John Smith : Early Short Films
One of England’s finest avant-garde filmmakers –Smith specializes in a subversive narrative humour. His films are often located among the people and places in his east London neighbourhood where he mixes together a dry comedy with poetic documentary and formal ingenuity.
Nothing is quite what it seems in a John Smith film, but he’ll always lets you in on the joke. His films are always smart, funny, and often astonishingly beautiful. We present a fantastic selection of his early work – all made on 16mm and recently transferred to digital.
Associations, 1975, 7 mins
A film game in which words are replaced by pictures. Associations sets language against itself. Images and words work together and against each other to destroy and create meaning. The text is so dense (contemporary linguistic theory) and the combination of visual puns so extensive that a simple, unique reading of the film is impossible.
The Girl Chewing Gum, 1976, 12 mins
Smith takes the piss out of mainstream auteurist ego, but provides proof of the underground ethos : In a twelve-minute take of an ordinary busy street, a voice-over seems to direct the random events that unfold there. It quickly becomes evident that the scene is not responding to the voice, but vice-versa. Even with meagre mechanical means, the artist can command the universe!

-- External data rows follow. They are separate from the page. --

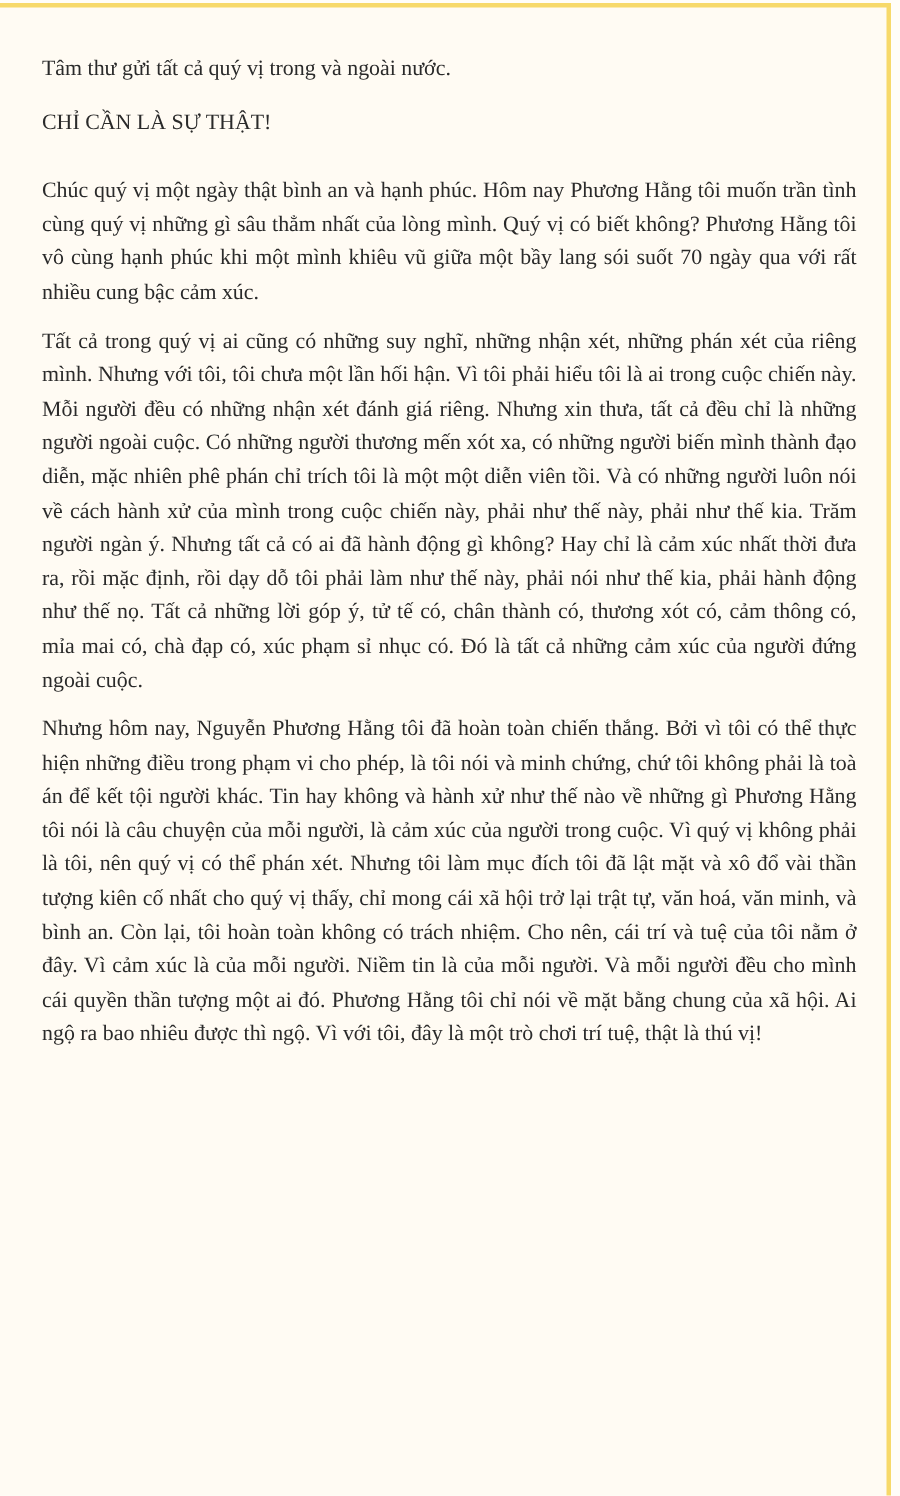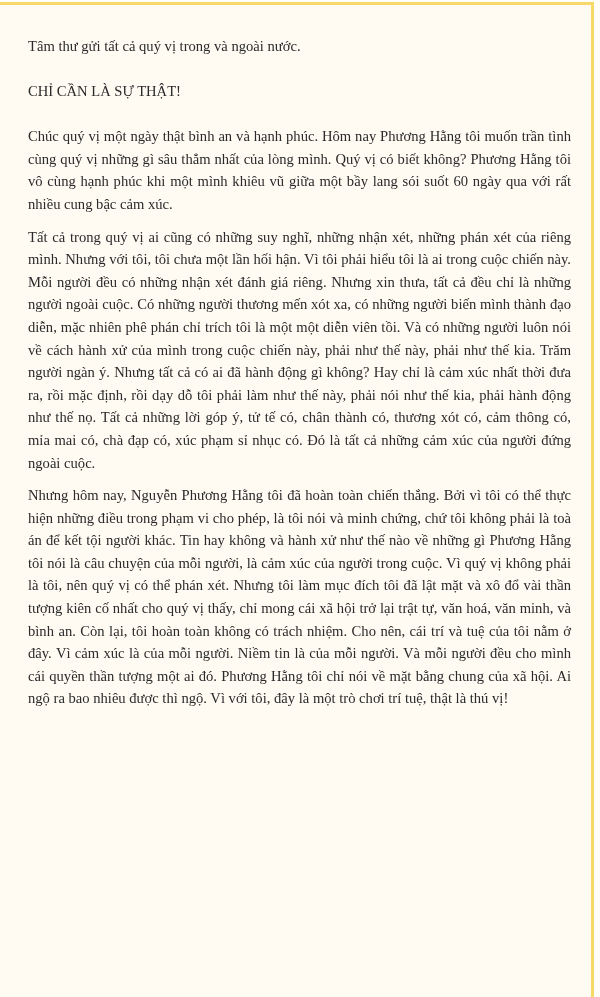--- a/index.html
+++ b/index.html
@@ -35,7 +35,7 @@
       margin: 0 0 10px 0;
       text-align: justify;
     }
-    .letter-body p.greeting { margin-bottom: 22px; }
+    .letter-body p.greeting { margin-bottom: 13px; }
     .letter-body p.headline { margin-bottom: 23px; }
   </style>
 </head>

The Black Tower, 1985-1987, 24 mins
Hilarious and menacing : we enter the world of a man haunted by a tower which, he believes, is following him around London. The narrative voice-over takes us from unease to breakdown to mysterious death. The images, meticulously controlled and articulated, deliver a series of colour coded puzzles, games, jokes and puns which pull the viewer into a mind-teasing engagement.
OM, 1986, 4 mins
A film about haircuts, clothes and metamorphosis . We are taken on a journey from one concrete stereotype to its diametric opposite, as images transform and juxtapose which invert our interpretation of what we see and hear.
Slow Glass, 1988-1991, 40 mins
Slow Glass spins immaculately shot puns and paradoxes that play on reflection and speculation – words that refer both to acts of seeing and of mind. Glass is the key, as a narrator’s running commentary sketches the glassmaker’s art, splicing a history lesson with a quasi-autobiography.